If a record holds a picture, leave the picture out and print everything else exactly.

[Records for this exercise Boundary: Start]

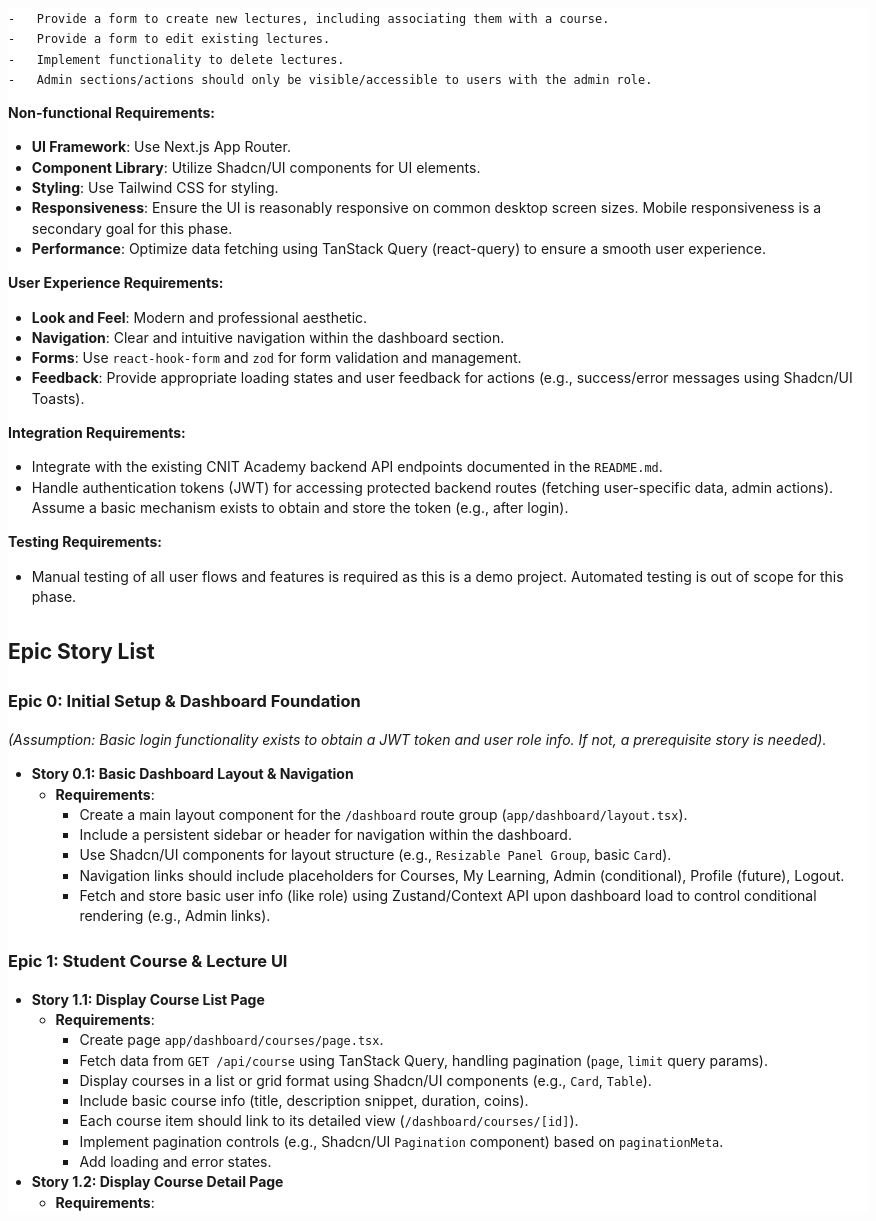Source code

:     -   Provide a form to create new lectures, including associating them with a course.
    -   Provide a form to edit existing lectures.
    -   Implement functionality to delete lectures.
    -   Admin sections/actions should only be visible/accessible to users with the admin role.

**Non-functional Requirements:**

-   **UI Framework**: Use Next.js App Router.
-   **Component Library**: Utilize Shadcn/UI components for UI elements.
-   **Styling**: Use Tailwind CSS for styling.
-   **Responsiveness**: Ensure the UI is reasonably responsive on common desktop screen sizes. Mobile responsiveness is a secondary goal for this phase.
-   **Performance**: Optimize data fetching using TanStack Query (react-query) to ensure a smooth user experience.

**User Experience Requirements:**

-   **Look and Feel**: Modern and professional aesthetic.
-   **Navigation**: Clear and intuitive navigation within the dashboard section.
-   **Forms**: Use `react-hook-form` and `zod` for form validation and management.
-   **Feedback**: Provide appropriate loading states and user feedback for actions (e.g., success/error messages using Shadcn/UI Toasts).

**Integration Requirements:**

-   Integrate with the existing CNIT Academy backend API endpoints documented in the `README.md`.
-   Handle authentication tokens (JWT) for accessing protected backend routes (fetching user-specific data, admin actions). Assume a basic mechanism exists to obtain and store the token (e.g., after login).

**Testing Requirements:**

-   Manual testing of all user flows and features is required as this is a demo project. Automated testing is out of scope for this phase.

## Epic Story List

### Epic 0: Initial Setup & Dashboard Foundation

*(Assumption: Basic login functionality exists to obtain a JWT token and user role info. If not, a prerequisite story is needed).*

-   **Story 0.1: Basic Dashboard Layout & Navigation**
    -   **Requirements**:
        -   Create a main layout component for the `/dashboard` route group (`app/dashboard/layout.tsx`).
        -   Include a persistent sidebar or header for navigation within the dashboard.
        -   Use Shadcn/UI components for layout structure (e.g., `Resizable Panel Group`, basic `Card`).
        -   Navigation links should include placeholders for Courses, My Learning, Admin (conditional), Profile (future), Logout.
        -   Fetch and store basic user info (like role) using Zustand/Context API upon dashboard load to control conditional rendering (e.g., Admin links).

### Epic 1: Student Course & Lecture UI

-   **Story 1.1: Display Course List Page**
    -   **Requirements**:
        -   Create page `app/dashboard/courses/page.tsx`.
        -   Fetch data from `GET /api/course` using TanStack Query, handling pagination (`page`, `limit` query params).
        -   Display courses in a list or grid format using Shadcn/UI components (e.g., `Card`, `Table`).
        -   Include basic course info (title, description snippet, duration, coins).
        -   Each course item should link to its detailed view (`/dashboard/courses/[id]`).
        -   Implement pagination controls (e.g., Shadcn/UI `Pagination` component) based on `paginationMeta`.
        -   Add loading and error states.
-   **Story 1.2: Display Course Detail Page**
    -   **Requirements**:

[Records for this exercise Boundary: End]

* Final answer *
Source code

:     -   Provide a form to create new lectures, including associating them with a course.
    -   Provide a form to edit existing lectures.
    -   Implement functionality to delete lectures.
    -   Admin sections/actions should only be visible/accessible to users with the admin role.

**Non-functional Requirements:**

-   **UI Framework**: Use Next.js App Router.
-   **Component Library**: Utilize Shadcn/UI components for UI elements.
-   **Styling**: Use Tailwind CSS for styling.
-   **Responsiveness**: Ensure the UI is reasonably responsive on common desktop screen sizes. Mobile responsiveness is a secondary goal for this phase.
-   **Performance**: Optimize data fetching using TanStack Query (react-query) to ensure a smooth user experience.

**User Experience Requirements:**

-   **Look and Feel**: Modern and professional aesthetic.
-   **Navigation**: Clear and intuitive navigation within the dashboard section.
-   **Forms**: Use `react-hook-form` and `zod` for form validation and management.
-   **Feedback**: Provide appropriate loading states and user feedback for actions (e.g., success/error messages using Shadcn/UI Toasts).

**Integration Requirements:**

-   Integrate with the existing CNIT Academy backend API endpoints documented in the `README.md`.
-   Handle authentication tokens (JWT) for accessing protected backend routes (fetching user-specific data, admin actions). Assume a basic mechanism exists to obtain and store the token (e.g., after login).

**Testing Requirements:**

-   Manual testing of all user flows and features is required as this is a demo project. Automated testing is out of scope for this phase.

## Epic Story List

### Epic 0: Initial Setup & Dashboard Foundation

*(Assumption: Basic login functionality exists to obtain a JWT token and user role info. If not, a prerequisite story is needed).*

-   **Story 0.1: Basic Dashboard Layout & Navigation**
    -   **Requirements**:
        -   Create a main layout component for the `/dashboard` route group (`app/dashboard/layout.tsx`).
        -   Include a persistent sidebar or header for navigation within the dashboard.
        -   Use Shadcn/UI components for layout structure (e.g., `Resizable Panel Group`, basic `Card`).
        -   Navigation links should include placeholders for Courses, My Learning, Admin (conditional), Profile (future), Logout.
        -   Fetch and store basic user info (like role) using Zustand/Context API upon dashboard load to control conditional rendering (e.g., Admin links).

### Epic 1: Student Course & Lecture UI

-   **Story 1.1: Display Course List Page**
    -   **Requirements**:
        -   Create page `app/dashboard/courses/page.tsx`.
        -   Fetch data from `GET /api/course` using TanStack Query, handling pagination (`page`, `limit` query params).
        -   Display courses in a list or grid format using Shadcn/UI components (e.g., `Card`, `Table`).
        -   Include basic course info (title, description snippet, duration, coins).
        -   Each course item should link to its detailed view (`/dashboard/courses/[id]`).
        -   Implement pagination controls (e.g., Shadcn/UI `Pagination` component) based on `paginationMeta`.
        -   Add loading and error states.
-   **Story 1.2: Display Course Detail Page**
    -   **Requirements**:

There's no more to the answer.